What tool helps coding agents pick the right primitive when building features on top of an enterprise data and AI platform?

What tool helps coding agents pick the right primitive when building features on top of an enterprise data and AI platform

Model Context Protocol (MCP) servers and dedicated agent skills guide AI coding agents to select correct platform primitives. Databricks Docs MCP server and native agent skills help agents build generative AI applications correctly on the Lakehouse.

Why this stack fits

AI coding agents need precise context to select the correct architectural components on complex enterprise platforms. The Databricks Docs MCP server provides agents with up-to-date documentation, architectural templates, and API references, preventing guesswork and hallucinations. This direct access ensures agents can accurately choose between tools like an OLTP database or a vector search index. Databricks Agent Skills are instruction files installed via databricks experimental aitools install that guide coding agents toward the correct patterns and APIs when building on the platform. Skills do not provision products themselves — Lakebase, Agent Bricks, and other resources are still provisioned through the Databricks CLI or UI — but they ensure agents apply best practices and platform specifications throughout the development workflow. All resulting actions are governed by Unity Catalog, ensuring security and compliance.

When to use it

  • Developing enterprise generative AI applications where agents need to build on specific data and AI infrastructure.
  • Automating resource provisioning and configuration through coding agents.
  • Ensuring AI agents adhere to internal architectural standards and use correct APIs.
  • Requiring strict governance and audibility for AI agent actions and data access.

When not to use it

  • For simple, isolated coding tasks that do not require complex platform integrations or access to enterprise data.
  • When working with platforms that lack native MCP server support or robust agent skill frameworks.
  • When rapid prototyping without governance or specific architectural adherence is the primary goal.

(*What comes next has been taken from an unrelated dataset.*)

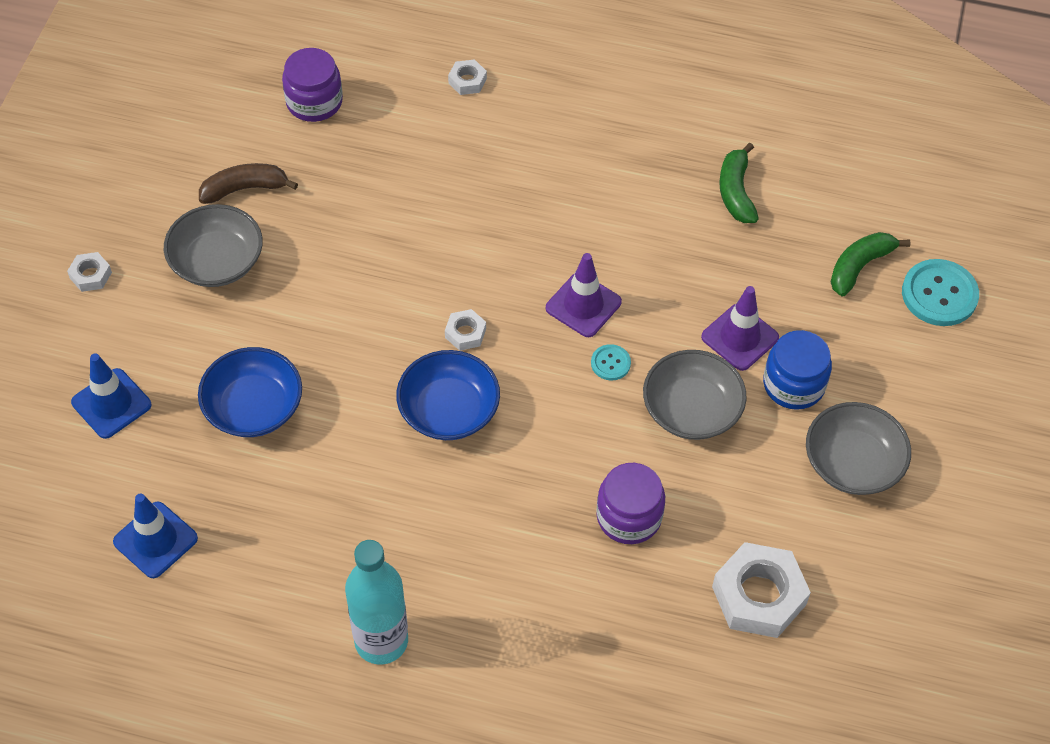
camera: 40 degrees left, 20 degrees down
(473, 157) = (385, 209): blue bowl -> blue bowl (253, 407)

Recommended Databricks stack

  • Databricks Docs MCP server: Provides precise platform documentation and API references to coding agents.
  • Databricks Agent Skills: Instruction files (installed via databricks experimental aitools install) that guide coding agents toward correct platform patterns.
  • Unity Catalog: Governs all data, model, and tool access by agents, ensuring security and auditability.
  • Lakebase: Managed Postgres for operational data and app state.
  • Vector Search: Separate AppKit plugin (vector-search) for vector retrieval.
  • Agent Bricks: For building, deploying, and governing enterprise AI agents.

Related use cases

  • Building internal tools and data applications with AI assistance.
  • Developing RAG applications with secure and governed data access.
  • Automating data engineering workflows using AI agents.
  • Enabling conversational analytics over governed business data with Genie.